**What you have to do:** Copy each line of the records below that mentions the word "Right".
START Data provided
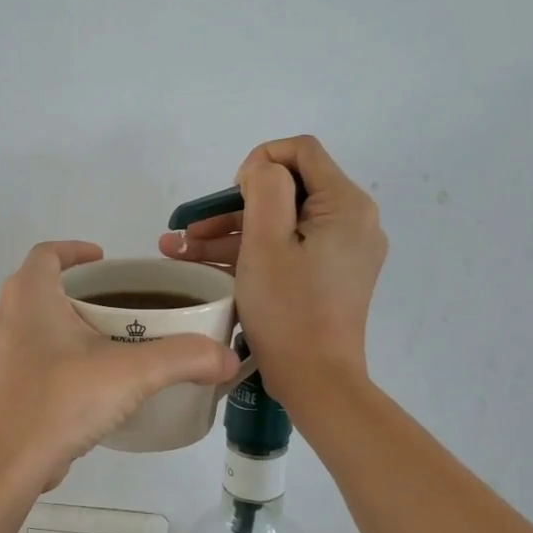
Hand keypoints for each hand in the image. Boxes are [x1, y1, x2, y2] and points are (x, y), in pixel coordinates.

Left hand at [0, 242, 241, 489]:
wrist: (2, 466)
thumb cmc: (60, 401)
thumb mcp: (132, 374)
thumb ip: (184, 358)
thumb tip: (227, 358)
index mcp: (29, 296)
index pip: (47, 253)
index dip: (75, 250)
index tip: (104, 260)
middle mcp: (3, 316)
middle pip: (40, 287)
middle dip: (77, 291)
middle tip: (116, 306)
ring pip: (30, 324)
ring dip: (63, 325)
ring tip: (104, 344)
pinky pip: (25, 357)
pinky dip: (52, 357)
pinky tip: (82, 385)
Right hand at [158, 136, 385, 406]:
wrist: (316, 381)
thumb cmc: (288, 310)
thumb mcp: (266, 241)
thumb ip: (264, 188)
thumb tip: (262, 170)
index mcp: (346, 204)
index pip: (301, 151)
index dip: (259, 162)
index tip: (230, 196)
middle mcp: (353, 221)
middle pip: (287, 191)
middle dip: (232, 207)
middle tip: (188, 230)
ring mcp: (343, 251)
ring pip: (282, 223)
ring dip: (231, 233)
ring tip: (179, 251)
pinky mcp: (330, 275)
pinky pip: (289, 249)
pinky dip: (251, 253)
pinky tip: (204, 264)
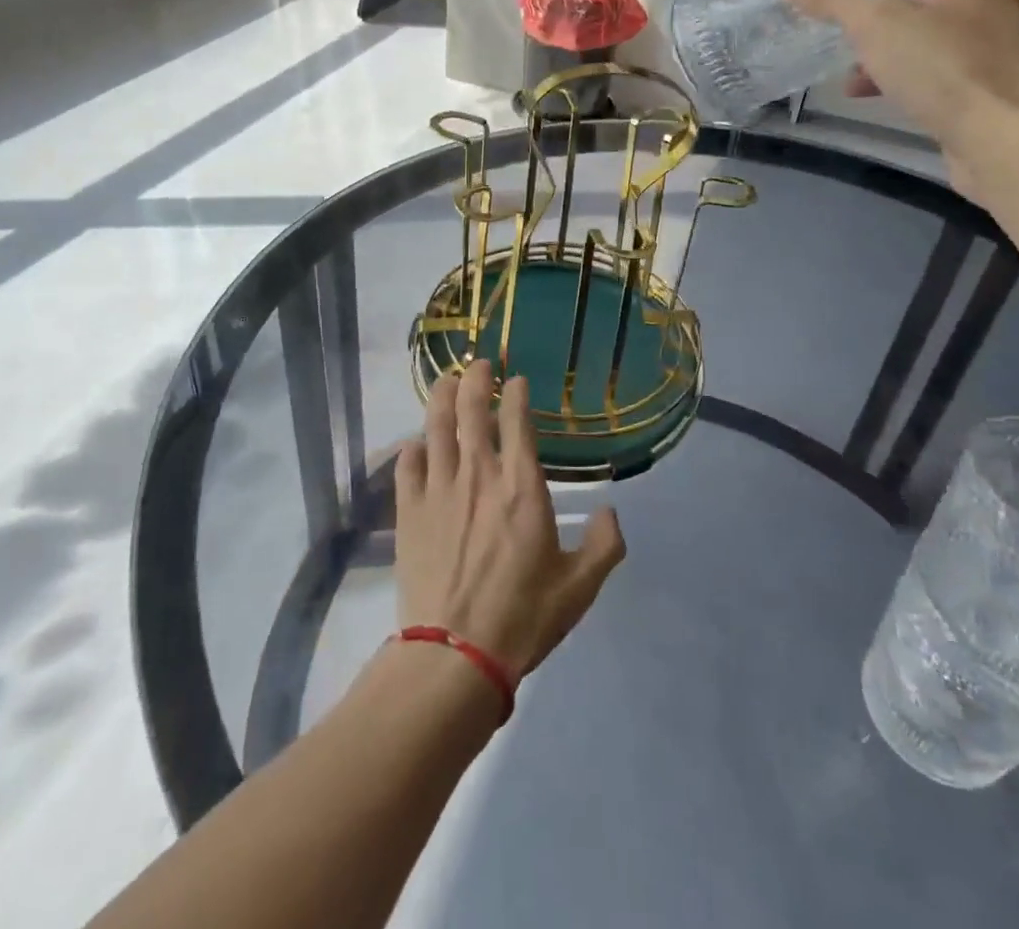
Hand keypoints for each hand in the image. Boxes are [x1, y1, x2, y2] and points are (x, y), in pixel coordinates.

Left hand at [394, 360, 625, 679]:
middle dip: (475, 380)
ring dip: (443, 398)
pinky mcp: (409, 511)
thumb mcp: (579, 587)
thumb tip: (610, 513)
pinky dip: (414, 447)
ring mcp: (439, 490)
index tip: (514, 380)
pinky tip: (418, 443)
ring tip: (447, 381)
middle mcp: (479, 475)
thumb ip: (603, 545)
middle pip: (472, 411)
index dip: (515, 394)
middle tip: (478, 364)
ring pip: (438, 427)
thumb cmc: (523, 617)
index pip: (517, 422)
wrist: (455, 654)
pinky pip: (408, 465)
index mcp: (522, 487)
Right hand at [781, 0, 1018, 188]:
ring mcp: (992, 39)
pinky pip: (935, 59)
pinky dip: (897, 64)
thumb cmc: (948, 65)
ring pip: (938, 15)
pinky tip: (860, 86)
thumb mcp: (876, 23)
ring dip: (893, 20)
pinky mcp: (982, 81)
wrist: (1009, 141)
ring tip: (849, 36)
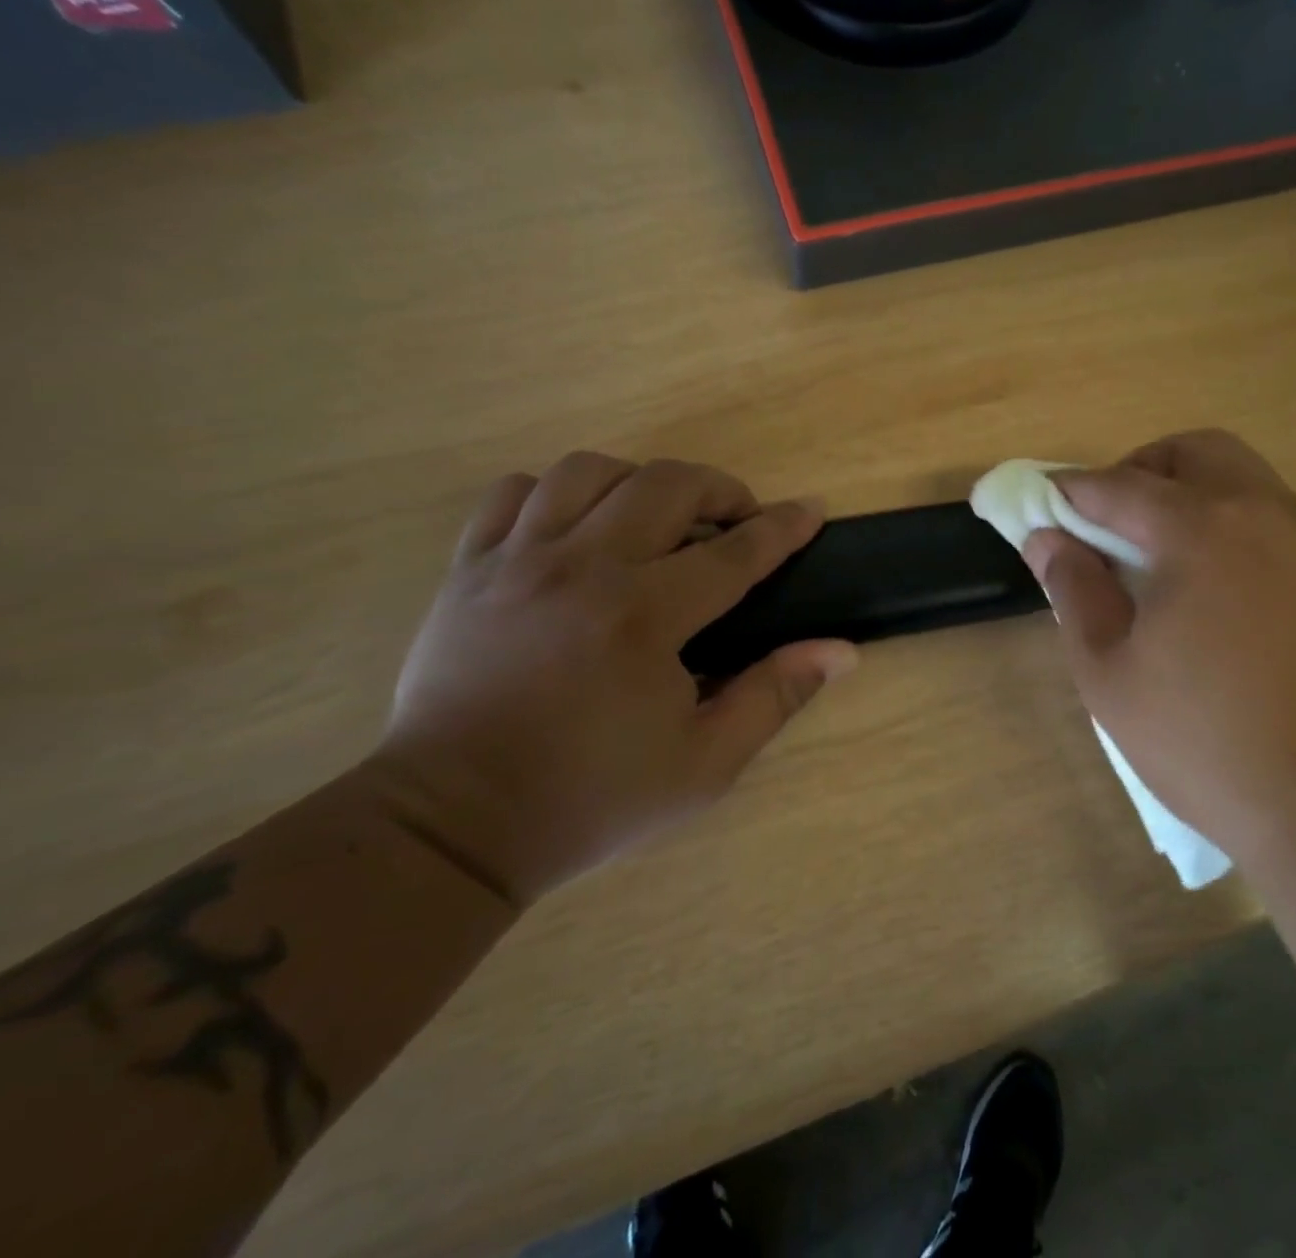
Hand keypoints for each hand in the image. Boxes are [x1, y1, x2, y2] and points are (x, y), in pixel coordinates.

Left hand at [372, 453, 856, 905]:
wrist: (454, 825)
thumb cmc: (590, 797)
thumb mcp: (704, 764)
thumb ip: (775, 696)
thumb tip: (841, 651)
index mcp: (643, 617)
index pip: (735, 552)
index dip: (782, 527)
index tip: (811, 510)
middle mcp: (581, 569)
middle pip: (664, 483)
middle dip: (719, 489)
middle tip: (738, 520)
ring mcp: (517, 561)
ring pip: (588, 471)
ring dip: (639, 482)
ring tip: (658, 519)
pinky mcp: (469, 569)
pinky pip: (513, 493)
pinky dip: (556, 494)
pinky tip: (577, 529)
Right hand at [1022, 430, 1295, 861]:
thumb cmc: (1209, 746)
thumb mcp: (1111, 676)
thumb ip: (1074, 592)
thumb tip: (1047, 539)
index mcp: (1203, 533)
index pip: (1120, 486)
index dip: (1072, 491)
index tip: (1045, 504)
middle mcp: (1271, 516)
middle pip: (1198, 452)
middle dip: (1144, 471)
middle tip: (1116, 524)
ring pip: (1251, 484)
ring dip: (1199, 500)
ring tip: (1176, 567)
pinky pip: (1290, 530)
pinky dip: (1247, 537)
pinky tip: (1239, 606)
END Data provided
START Data provided
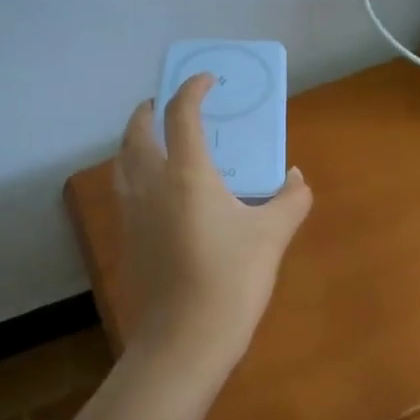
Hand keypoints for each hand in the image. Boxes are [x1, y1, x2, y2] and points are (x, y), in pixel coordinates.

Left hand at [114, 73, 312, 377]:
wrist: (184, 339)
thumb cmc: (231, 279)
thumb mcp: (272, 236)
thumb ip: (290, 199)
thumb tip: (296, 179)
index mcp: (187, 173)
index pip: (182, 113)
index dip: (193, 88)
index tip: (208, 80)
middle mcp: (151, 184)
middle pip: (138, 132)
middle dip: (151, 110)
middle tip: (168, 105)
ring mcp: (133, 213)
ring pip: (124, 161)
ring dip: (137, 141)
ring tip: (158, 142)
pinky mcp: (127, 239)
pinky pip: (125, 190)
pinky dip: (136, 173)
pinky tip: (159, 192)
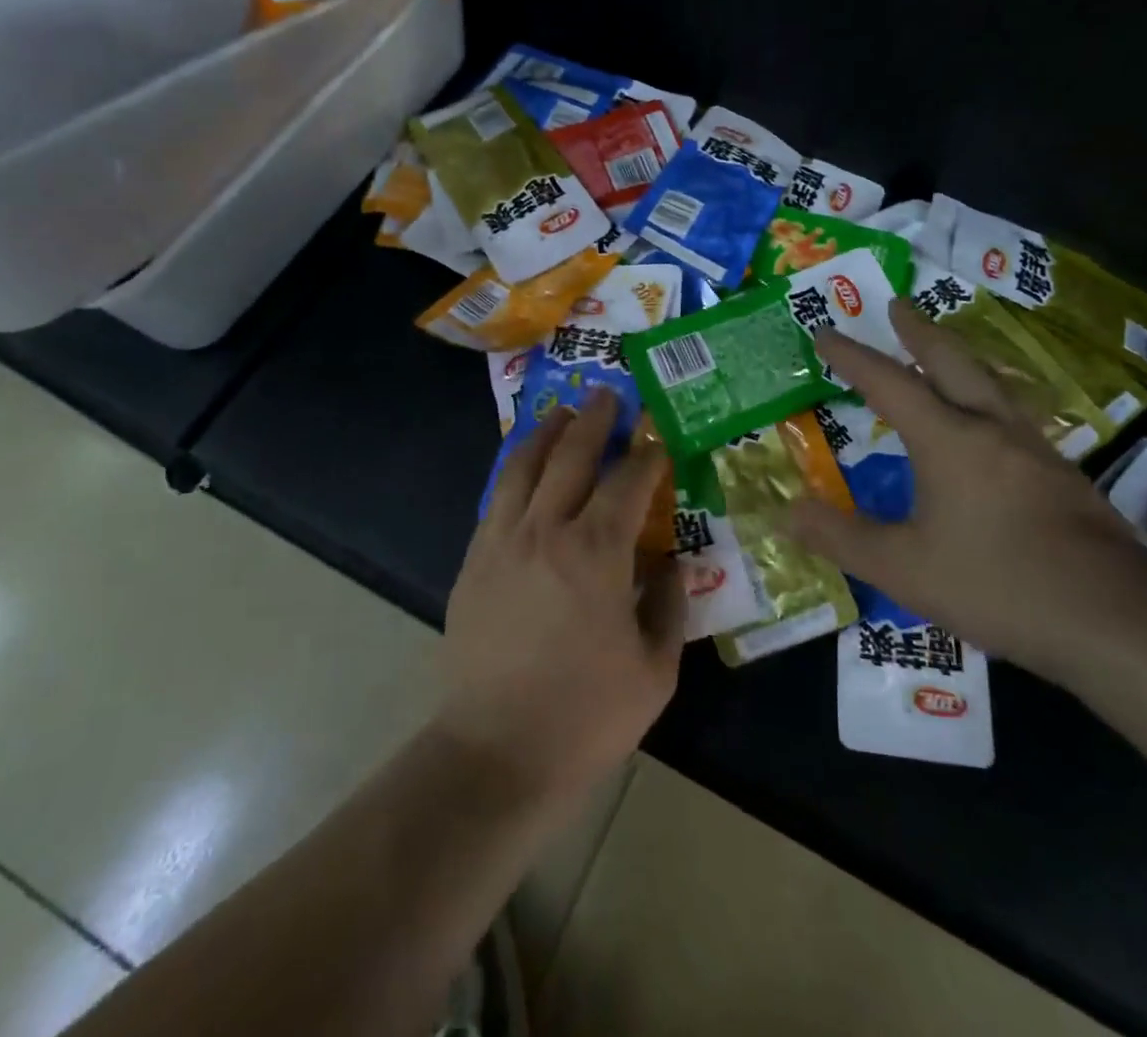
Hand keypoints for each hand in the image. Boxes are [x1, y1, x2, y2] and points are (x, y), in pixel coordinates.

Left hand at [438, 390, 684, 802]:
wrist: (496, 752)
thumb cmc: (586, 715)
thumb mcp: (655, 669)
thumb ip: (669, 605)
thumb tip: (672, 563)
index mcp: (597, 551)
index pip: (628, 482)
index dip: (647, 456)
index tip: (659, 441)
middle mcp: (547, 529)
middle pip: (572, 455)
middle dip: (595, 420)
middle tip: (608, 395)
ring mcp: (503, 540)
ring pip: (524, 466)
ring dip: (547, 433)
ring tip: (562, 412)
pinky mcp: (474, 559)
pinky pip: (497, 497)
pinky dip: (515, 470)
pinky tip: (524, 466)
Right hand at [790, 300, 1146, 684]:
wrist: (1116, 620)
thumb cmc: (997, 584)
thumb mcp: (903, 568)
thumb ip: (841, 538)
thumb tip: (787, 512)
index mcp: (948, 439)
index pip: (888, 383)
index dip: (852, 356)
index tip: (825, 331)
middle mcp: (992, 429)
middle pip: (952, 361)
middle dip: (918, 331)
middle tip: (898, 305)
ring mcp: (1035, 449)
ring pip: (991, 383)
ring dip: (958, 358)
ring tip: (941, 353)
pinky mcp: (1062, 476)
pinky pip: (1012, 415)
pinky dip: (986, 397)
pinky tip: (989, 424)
END Data provided
START Data provided
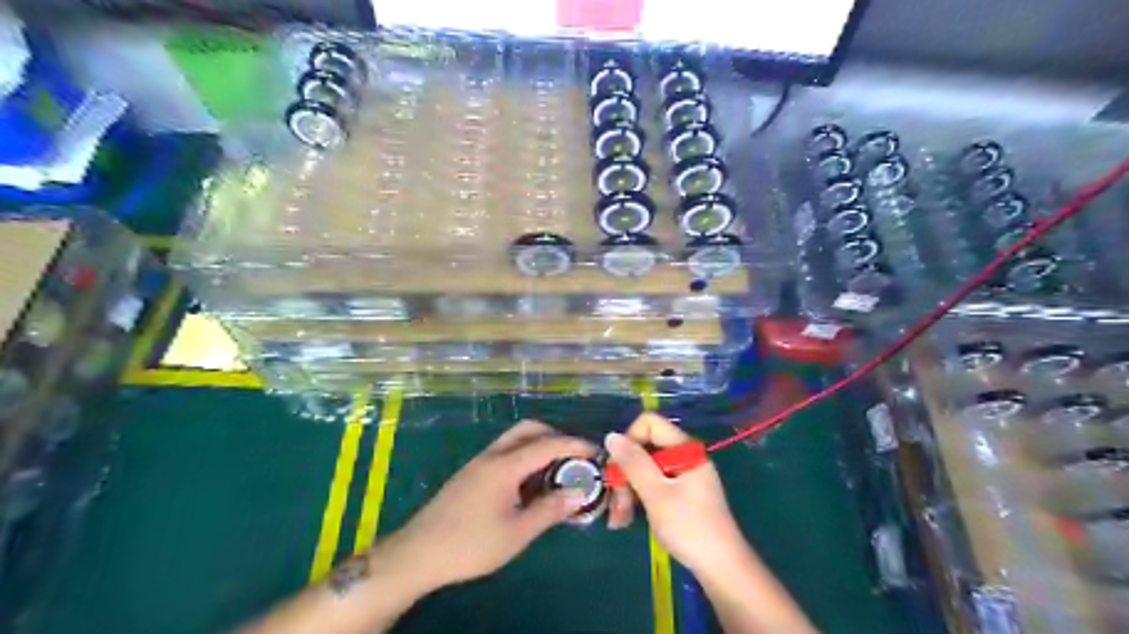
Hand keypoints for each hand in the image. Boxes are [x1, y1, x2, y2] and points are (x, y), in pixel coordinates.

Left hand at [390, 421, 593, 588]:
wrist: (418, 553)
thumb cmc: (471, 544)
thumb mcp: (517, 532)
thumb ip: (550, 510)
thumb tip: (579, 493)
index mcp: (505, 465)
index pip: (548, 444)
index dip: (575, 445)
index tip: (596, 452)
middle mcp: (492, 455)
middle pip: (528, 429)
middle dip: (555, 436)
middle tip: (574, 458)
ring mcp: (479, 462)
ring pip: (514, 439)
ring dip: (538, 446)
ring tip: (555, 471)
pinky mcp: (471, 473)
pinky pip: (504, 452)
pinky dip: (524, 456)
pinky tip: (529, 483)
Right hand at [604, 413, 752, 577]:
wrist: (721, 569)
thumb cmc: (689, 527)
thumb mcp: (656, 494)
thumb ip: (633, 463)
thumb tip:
END Data provided
**Final answer:**
Right hand at [158, 136, 385, 406]:
Right hand at [781, 0, 1018, 188]:
Right hand at [1022, 430, 1295, 861]:
Right hand at [790, 300, 1146, 684]:
Right hand at [604, 413, 752, 577]:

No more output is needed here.